**PASSAGE TO READ**
-- Opening Marker --

Data centric configuration

Data centric configuration  

  By: tanya.chutani on Aug. 21, 2024, 9:07 a.m.

Hi Team,

I was training the data centric model, please let me know if the configuration is correct or not:

data:
  data_dir: 
  splits_file
  fold: 0
  target_shape: [ 128, 160, 112 ]
  batch_size: 2
  suffix: .nii.gz
  num_workers_train: 0
  num_workers_val: 0

logger:
  experiment: lightning_logs
  name: test_example1

model:
  pretrained: false
  resume: false
  ckpt_path:
  lr: 0.001
  sw_batch_size: 4
  seed: 42

trainer:
  max_steps: 10
  check_val_every_n_epoch: 5
  precision: bf16-mixed #32, 16
  accelerator: gpu
  devices: 1
  deterministic: true
  strategy: auto
  sync_batchnorm: true #false

Also can we change the batch size or it needs to remain constant?

-- Closing Marker --

Collected data:
-- Opening Marker --

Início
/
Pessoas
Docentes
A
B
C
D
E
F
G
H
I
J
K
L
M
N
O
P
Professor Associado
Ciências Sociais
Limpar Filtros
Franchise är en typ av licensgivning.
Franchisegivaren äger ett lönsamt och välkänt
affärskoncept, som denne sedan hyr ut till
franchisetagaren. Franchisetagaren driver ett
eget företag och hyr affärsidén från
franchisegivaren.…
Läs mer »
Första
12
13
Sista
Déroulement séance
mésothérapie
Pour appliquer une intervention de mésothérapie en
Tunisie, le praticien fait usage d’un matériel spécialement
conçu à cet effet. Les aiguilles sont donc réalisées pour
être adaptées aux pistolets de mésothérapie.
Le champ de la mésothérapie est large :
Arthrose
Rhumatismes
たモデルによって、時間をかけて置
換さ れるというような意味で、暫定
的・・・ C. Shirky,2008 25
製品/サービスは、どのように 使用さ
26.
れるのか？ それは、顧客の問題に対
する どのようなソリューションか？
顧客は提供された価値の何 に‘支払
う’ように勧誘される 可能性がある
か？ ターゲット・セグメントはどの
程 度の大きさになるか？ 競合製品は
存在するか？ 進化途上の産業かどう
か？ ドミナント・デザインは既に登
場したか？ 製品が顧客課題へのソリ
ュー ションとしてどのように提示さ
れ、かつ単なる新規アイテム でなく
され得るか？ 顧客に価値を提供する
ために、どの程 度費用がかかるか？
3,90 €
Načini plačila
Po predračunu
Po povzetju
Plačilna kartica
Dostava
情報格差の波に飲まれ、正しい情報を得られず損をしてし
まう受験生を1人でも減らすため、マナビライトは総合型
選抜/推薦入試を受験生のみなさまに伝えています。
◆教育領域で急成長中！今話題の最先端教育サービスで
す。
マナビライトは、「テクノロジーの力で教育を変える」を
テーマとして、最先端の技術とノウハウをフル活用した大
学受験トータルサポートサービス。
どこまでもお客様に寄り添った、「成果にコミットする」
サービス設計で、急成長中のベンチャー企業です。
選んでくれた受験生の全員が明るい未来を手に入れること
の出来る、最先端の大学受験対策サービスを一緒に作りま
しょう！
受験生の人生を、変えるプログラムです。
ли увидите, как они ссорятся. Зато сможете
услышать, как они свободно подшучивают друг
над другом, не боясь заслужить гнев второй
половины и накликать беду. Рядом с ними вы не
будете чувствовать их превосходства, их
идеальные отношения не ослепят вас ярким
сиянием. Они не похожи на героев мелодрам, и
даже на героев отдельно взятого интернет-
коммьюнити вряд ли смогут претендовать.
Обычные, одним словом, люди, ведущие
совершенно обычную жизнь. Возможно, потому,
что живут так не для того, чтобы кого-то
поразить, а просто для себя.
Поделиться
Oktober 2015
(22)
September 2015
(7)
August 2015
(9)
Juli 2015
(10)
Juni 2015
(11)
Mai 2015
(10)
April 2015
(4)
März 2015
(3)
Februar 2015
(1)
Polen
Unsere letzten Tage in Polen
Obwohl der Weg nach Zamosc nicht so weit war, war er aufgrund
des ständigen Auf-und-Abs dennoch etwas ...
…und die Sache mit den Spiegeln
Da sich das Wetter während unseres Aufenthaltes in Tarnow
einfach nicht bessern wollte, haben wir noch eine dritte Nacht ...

-- Closing Marker --

**USING THE INFORMATION**
[A] Using the data centric configuration post, answer:
(i) Which user posted it?
(ii) What value is given for batch_size?
(iii) What value is set for max_steps?
[B] Render this sentence from the data centric configuration post in Spanish: "Also can we change the batch size or it needs to remain constant?"
[C] Pick up the data centric configuration post after its final sentence and write what comes next.

**ANSWERS BELOW**
[A]
(i) tanya.chutani
(ii) 2
(iii) 10

[B] Además, ¿podemos cambiar el tamaño de lote o tiene que mantenerse constante?

[C]
 Last edited by: tanya.chutani on Aug. 21, 2024, 11:24 a.m., edited 1 time in total.

Re: Data centric configuration  

  By: jdex on Aug. 21, 2024, 10:26 a.m.

Looks fine. You are allowed to change the batchsize.

Re: Data centric configuration  

  By: tanya.chutani on Aug. 21, 2024, 10:54 a.m.

Can we also change the target shape/patch size?

Re: Data centric configuration  

  By: jdex on Aug. 21, 2024, 2:41 p.m.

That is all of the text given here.